:: WHAT YOU WILL DO ::
Could you give every line of text from the records below as a numbered list, with blank lines and the pictures left out?

:: RECORDS FOR THE EXERCISE ::
- - -
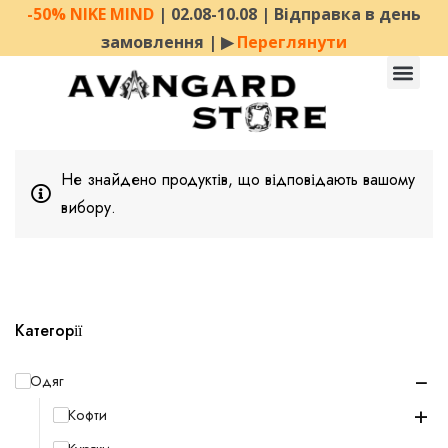
-50% NIKE MIND
| 02.08-10.08 | Відправка в день
замовлення | ▶︎
Переглянути
Не знайдено продуктів, що відповідають вашому
вибору.
Категорії
−
Одяг
+
Кофти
- - -
:: TASK SOLUTION ::
1. -50% NIKE MIND
2. | 02.08-10.08 | Відправка в день
3. замовлення | ▶︎
4. Переглянути
5. Не знайдено продуктів, що відповідають вашому
6. вибору.
7. Категорії
8. −
9. Одяг
10. +
11. Кофти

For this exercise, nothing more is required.